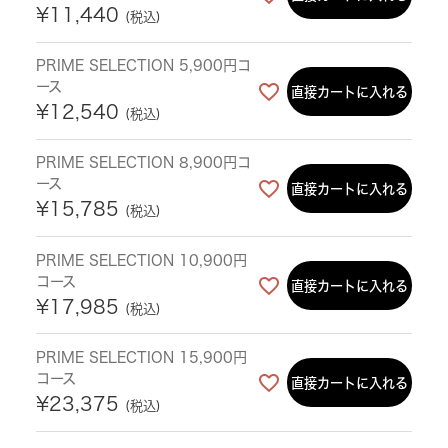
¥
11,440
税込
PRIME SELECTION 5,900円コ
ース
直接カートに入れる
¥
12,540
税込
PRIME SELECTION 8,900円コ
ース
直接カートに入れる
¥
15,785
税込
PRIME SELECTION 10,900円
コース
直接カートに入れる
¥
17,985
税込
PRIME SELECTION 15,900円
コース
直接カートに入れる
¥
23,375
税込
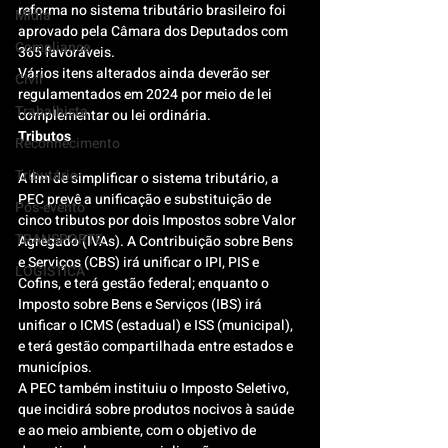
reforma no sistema tributário brasileiro foi 
Mídia
aprovado pela Câmara dos Deputados com 
Compliance
365 favoráveis.
Vários itens alterados ainda deverão ser 
Civil
regulamentados em 2024 por meio de lei 
Trabalhista
complementar ou lei ordinária.
Tributos
Reconhecimento
Tributário
A fim de simplificar o sistema tributário, a 
PEC prevê a unificação e substituição de 
Pós-evento
cinco tributos por dois Impostos sobre Valor 
TRANSPORTE
Agregado (IVAs). A Contribuição sobre Bens 
e Serviços (CBS) irá unificar o IPI, PIS e 
LOGISTICA
Cofins, e terá gestão federal; enquanto o 
Imposto sobre Bens e Serviços (IBS) irá 
unificar o ICMS (estadual) e ISS (municipal), 
e terá gestão compartilhada entre estados e 
municípios.
A PEC também instituiu o Imposto Seletivo, 
que incidirá sobre produtos nocivos à saúde 
e ao meio ambiente, com o objetivo de 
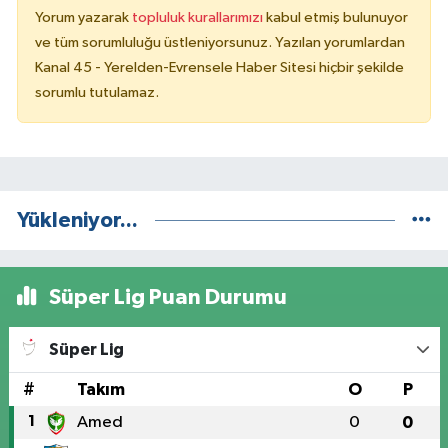
Yorum yazarak
topluluk kurallarımızı
kabul etmiş bulunuyor
ve tüm sorumluluğu üstleniyorsunuz. Yazılan yorumlardan
Kanal 45 - Yerelden-Evrensele Haber Sitesi hiçbir şekilde
sorumlu tutulamaz.
Yükleniyor...
Süper Lig Puan Durumu
Süper Lig
#
Takım
O
P
1
Amed
0
0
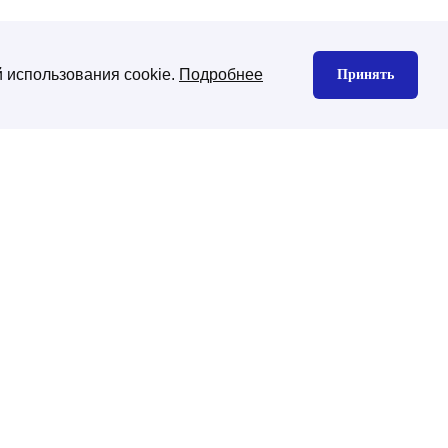
 использования cookie.
Подробнее
Принять
нтекстная реклама
Юзабилити аудит
екс директ
gle Ads
декс Маркет
дизайн сайта
изайн корпоративного сайта
изайн интернет-магазина
ена CMS платформы
хническая поддержка
ническая поддержка сайтов на
-Битрикс
нхронизация с 1С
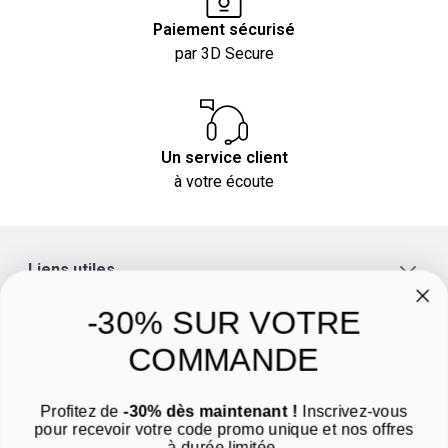
Paiement sécurisé
par 3D Secure
Un service client
à votre écoute
Liens utiles
A propos
-30% SUR VOTRE
Catégories
COMMANDE
Un conseil ? Une question ?
Profitez de
-30% dès maintenant !
Inscrivez-vous
Nous contacter par email
pour recevoir votre code promo unique et nos offres
à durée limitée.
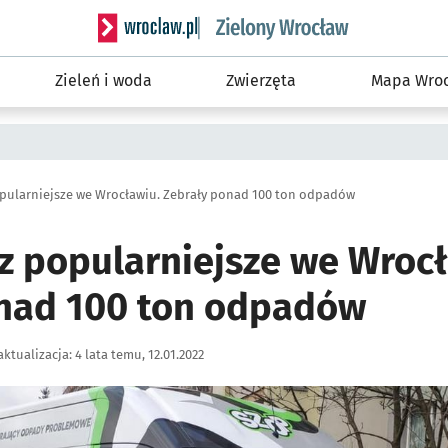
Serwis informacyjny wroclaw.pl podserwis: Śro
Zieleń i woda
Zwierzęta
Mapa Wroc
pularniejsze we Wrocławiu. Zebrały ponad 100 ton odpadów
z popularniejsze we Wrocł
nad 100 ton odpadów
aktualizacja:
4 lata temu, 12.01.2022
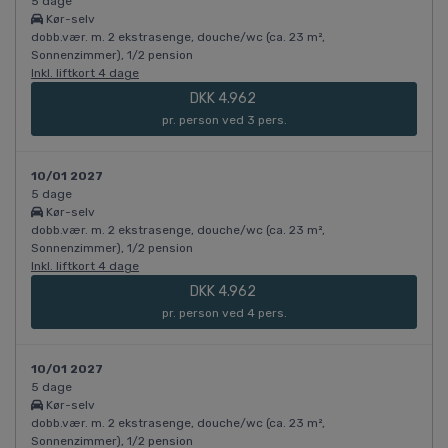
5 dage
Kør-selv
dobb.vær. m. 2 ekstrasenge, douche/wc (ca. 23 m²,
Sonnenzimmer), 1/2 pension
Inkl. liftkort 4 dage
DKK 4.962
pr. person ved 3 pers.
10/01 2027
5 dage
Kør-selv
dobb.vær. m. 2 ekstrasenge, douche/wc (ca. 23 m²,
Sonnenzimmer), 1/2 pension
Inkl. liftkort 4 dage
DKK 4.962
pr. person ved 4 pers.
10/01 2027
5 dage
Kør-selv
dobb.vær. m. 2 ekstrasenge, douche/wc (ca. 23 m²,
Sonnenzimmer), 1/2 pension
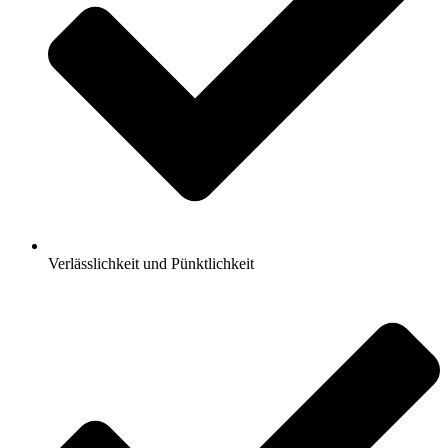
Verlässlichkeit und Pünktlichkeit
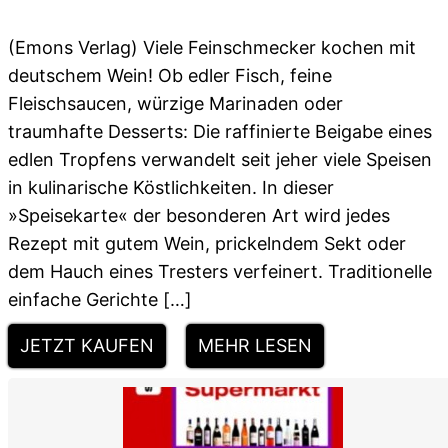
(Emons Verlag) Viele Feinschmecker kochen mit
deutschem Wein! Ob edler Fisch, feine
Fleischsaucen, würzige Marinaden oder
traumhafte Desserts: Die raffinierte Beigabe eines
edlen Tropfens verwandelt seit jeher viele Speisen
in kulinarische Köstlichkeiten. In dieser
»Speisekarte« der besonderen Art wird jedes
Rezept mit gutem Wein, prickelndem Sekt oder
dem Hauch eines Tresters verfeinert. Traditionelle
einfache Gerichte […]
JETZT KAUFEN
MEHR LESEN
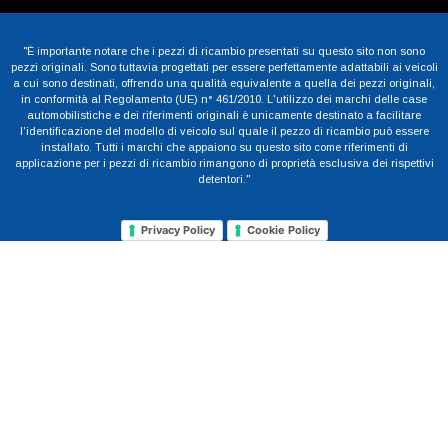
"È importante notare che i pezzi di ricambio presentati su questo sito non sono
pezzi originali. Sono tuttavia progettati per essere perfettamente adattabili ai veicoli
a cui sono destinati, offrendo una qualità equivalente a quella dei pezzi originali,
in conformità al Regolamento (UE) n° 461/2010. L'utilizzo dei marchi delle case
automobilistiche e dei riferimenti originali è unicamente destinato a facilitare
l'identificazione del modello di veicolo sul quale il pezzo di ricambio può essere
installato. Tutti i marchi che appaiono su questo sito come riferimenti di
applicazione per i pezzi di ricambio rimangono di proprietà esclusiva dei rispettivi
detentori."
Privacy Policy
Cookie Policy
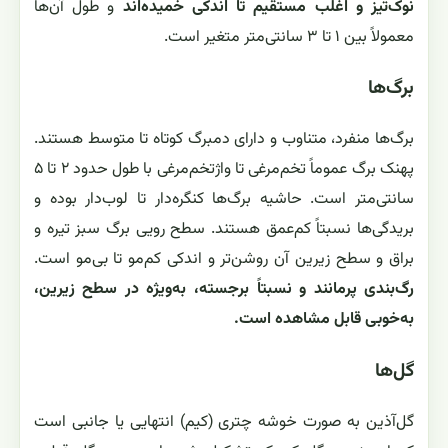
نوک‌تیز و اغلب مستقیم تا اندکی خمیده‌اند
و طول آن‌ها
معمولاً بین ۱ تا ۳ سانتی‌متر متغیر است.
برگ‌ها
برگ‌ها منفرد، متناوب و دارای دمبرگ کوتاه تا متوسط هستند.
پهنک برگ عموماً تخم‌مرغی تا واژتخم‌مرغی با طول حدود ۲ تا ۵
سانتی‌متر است. حاشیه برگ‌ها کنگره‌دار تا لوب‌دار بوده و
بریدگی‌ها نسبتاً کم‌عمق هستند. سطح رویی برگ سبز تیره و
براق و سطح زیرین آن روشن‌تر و اندکی کم‌مو تا بی‌مو است.
رگ‌بندی پرمانند و نسبتاً برجسته، به‌ویژه در سطح زیرین،
به‌خوبی قابل مشاهده است.
گل‌ها
گل‌آذین به صورت خوشه چتری (کیم) انتهایی یا جانبی است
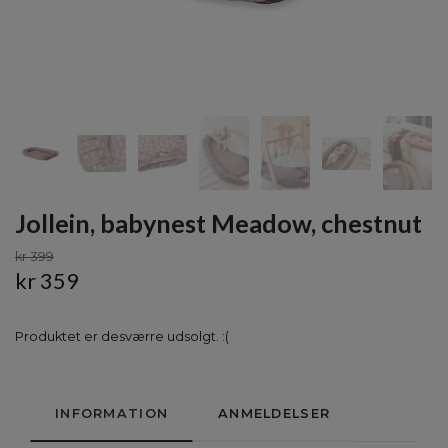
Jollein, babynest Meadow, chestnut
kr 399
kr 359
Produktet er desværre udsolgt. :(
INFORMATION
ANMELDELSER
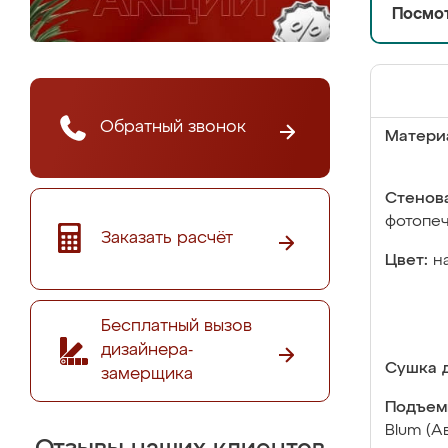
Посмот
Обратный звонок
Матери
Стенова
фотопе
Заказать расчёт
Цвет:
н
Бесплатный вызов
дизайнера-
Сушка д
замерщика
Подъем
Blum (А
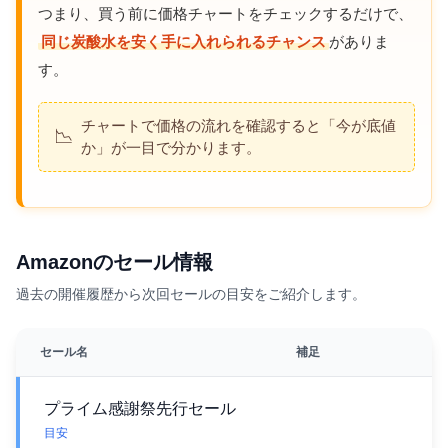
つまり、買う前に価格チャートをチェックするだけで、
同じ炭酸水を安く手に入れられるチャンス
がありま
す。
チャートで価格の流れを確認すると「今が底値
📉
か」が一目で分かります。
Amazonのセール情報
過去の開催履歴から次回セールの目安をご紹介します。
セール名
補足
プライム感謝祭先行セール
目安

* Exercise goal
Reproduce all of the lines above verbatim, without the pictures.

* Final answer
¥
11,440
税込
PRIME SELECTION 5,900円コ
ース
直接カートに入れる
¥
12,540
税込
PRIME SELECTION 8,900円コ
ース
直接カートに入れる
¥
15,785
税込
PRIME SELECTION 10,900円
コース
直接カートに入れる
¥
17,985
税込
PRIME SELECTION 15,900円
コース
直接カートに入れる
¥
23,375
税込
reforma no sistema tributário brasileiro foi 
Mídia
aprovado pela Câmara dos Deputados com 
Compliance
365 favoráveis.
Vários itens alterados ainda deverão ser 
Civil
regulamentados em 2024 por meio de lei 
Trabalhista
complementar ou lei ordinária.
Tributos
Reconhecimento
Tributário
A fim de simplificar o sistema tributário, a 
PEC prevê a unificação e substituição de 
Pós-evento
cinco tributos por dois Impostos sobre Valor 
TRANSPORTE
Agregado (IVAs). A Contribuição sobre Bens 
e Serviços (CBS) irá unificar o IPI, PIS e 
LOGISTICA
Cofins, e terá gestão federal; enquanto o 
Imposto sobre Bens e Serviços (IBS) irá 
unificar o ICMS (estadual) e ISS (municipal), 
e terá gestão compartilhada entre estados e 
municípios.
A PEC também instituiu o Imposto Seletivo, 
que incidirá sobre produtos nocivos à saúde 
e ao meio ambiente, com o objetivo de 
Yorum yazarak
topluluk kurallarımızı
kabul etmiş bulunuyor
ve tüm sorumluluğu üstleniyorsunuz. Yazılan yorumlardan
Kanal 45 - Yerelden-Evrensele Haber Sitesi hiçbir şekilde
sorumlu tutulamaz.
Yükleniyor...
Süper Lig Puan Durumu
Süper Lig
#
Takım
O
P
1
Amed
0
0
 использования cookie.
Подробнее
Принять
нтекстная реклама
Юзабилити аудит
екс директ
gle Ads
декс Маркет
дизайн сайта
изайн корпоративного сайта
изайн интернет-магазина
ена CMS платформы
хническая поддержка
ническая поддержка сайтов на
-Битрикс
нхронизация с 1С
Paiement sécurisé
par 3D Secure
Un service client
à votre écoute
Liens utiles
A propos
-30% SUR VOTRE
Catégories
COMMANDE
Un conseil ? Une question ?
Profitez de
-30% dès maintenant !
Inscrivez-vous
Nous contacter par email
pour recevoir votre code promo unique et nos offres
à durée limitée.
Serwis informacyjny wroclaw.pl podserwis: Śro
Zieleń i woda
Zwierzęta
Mapa Wroc
pularniejsze we Wrocławiu. Zebrały ponad 100 ton odpadów
z popularniejsze we Wrocł
nad 100 ton odpadów
aktualizacja:
4 lata temu, 12.01.2022
5 dage
Kør-selv
dobb.vær. m. 2 ekstrasenge, douche/wc (ca. 23 m²,
Sonnenzimmer), 1/2 pension
Inkl. liftkort 4 dage
DKK 4.962
pr. person ved 3 pers.
10/01 2027
5 dage
Kør-selv
dobb.vær. m. 2 ekstrasenge, douche/wc (ca. 23 m²,
Sonnenzimmer), 1/2 pension
Inkl. liftkort 4 dage
DKK 4.962
pr. person ved 4 pers.
10/01 2027
5 dage
Kør-selv
dobb.vær. m. 2 ekstrasenge, douche/wc (ca. 23 m²,
Sonnenzimmer), 1/2 pension
Verlässlichkeit und Pünktlichkeit
(Emons Verlag) Viele Feinschmecker kochen mit
deutschem Wein! Ob edler Fisch, feine
Fleischsaucen, würzige Marinaden oder
traumhafte Desserts: Die raffinierte Beigabe eines
edlen Tropfens verwandelt seit jeher viele Speisen
in kulinarische Köstlichkeiten. In dieser
»Speisekarte« der besonderen Art wird jedes
Rezept mit gutem Wein, prickelndem Sekt oder
dem Hauch eines Tresters verfeinert. Traditionelle
einfache Gerichte […]
JETZT KAUFEN
MEHR LESEN
"È importante notare che i pezzi di ricambio presentati su questo sito non sono
pezzi originali. Sono tuttavia progettati per essere perfettamente adattabili ai veicoli
a cui sono destinati, offrendo una qualità equivalente a quella dei pezzi originali,
in conformità al Regolamento (UE) n° 461/2010. L'utilizzo dei marchi delle case
automobilistiche e dei riferimenti originali è unicamente destinato a facilitare
l'identificazione del modello di veicolo sul quale il pezzo di ricambio può essere
installato. Tutti i marchi che appaiono su questo sito come riferimenti di
applicazione per i pezzi di ricambio rimangono di proprietà esclusiva dei rispettivi
detentori."
Privacy Policy
Cookie Policy
نوک‌تیز و اغلب مستقیم تا اندکی خمیده‌اند
و طول آن‌ها
معمولاً بین ۱ تا ۳ سانتی‌متر متغیر است.
برگ‌ها
برگ‌ها منفرد، متناوب و دارای دمبرگ کوتاه تا متوسط هستند.
پهنک برگ عموماً تخم‌مرغی تا واژتخم‌مرغی با طول حدود ۲ تا ۵
سانتی‌متر است. حاشیه برگ‌ها کنگره‌دار تا لوب‌دار بوده و
بریدگی‌ها نسبتاً کم‌عمق هستند. سطح رویی برگ سبز تیره و
براق و سطح زیرین آن روشن‌تر و اندکی کم‌مو تا بی‌مو است.
رگ‌بندی پرمانند و نسبتاً برجسته، به‌ویژه در سطح زیرین،
به‌خوبی قابل مشاهده است.
گل‌ها
گل‌آذین به صورت خوشه چتری (کیم) انتهایی یا جانبی است
Jollein, babynest Meadow, chestnut
kr 399
kr 359
Produktet er desværre udsolgt. :(
INFORMATION
ANMELDELSER
Посмот
Обратный звонок
Матери
Стенова
фотопе
Заказать расчёт
Цвет:
н
Бесплатный вызов
дизайнера-
Сушка д
замерщика
Подъем
Blum (А
つまり、買う前に価格チャートをチェックするだけで、
同じ炭酸水を安く手に入れられるチャンス
がありま
す。
チャートで価格の流れを確認すると「今が底値
📉
か」が一目で分かります。
Amazonのセール情報
過去の開催履歴から次回セールの目安をご紹介します。
セール名
補足
プライム感謝祭先行セール
目安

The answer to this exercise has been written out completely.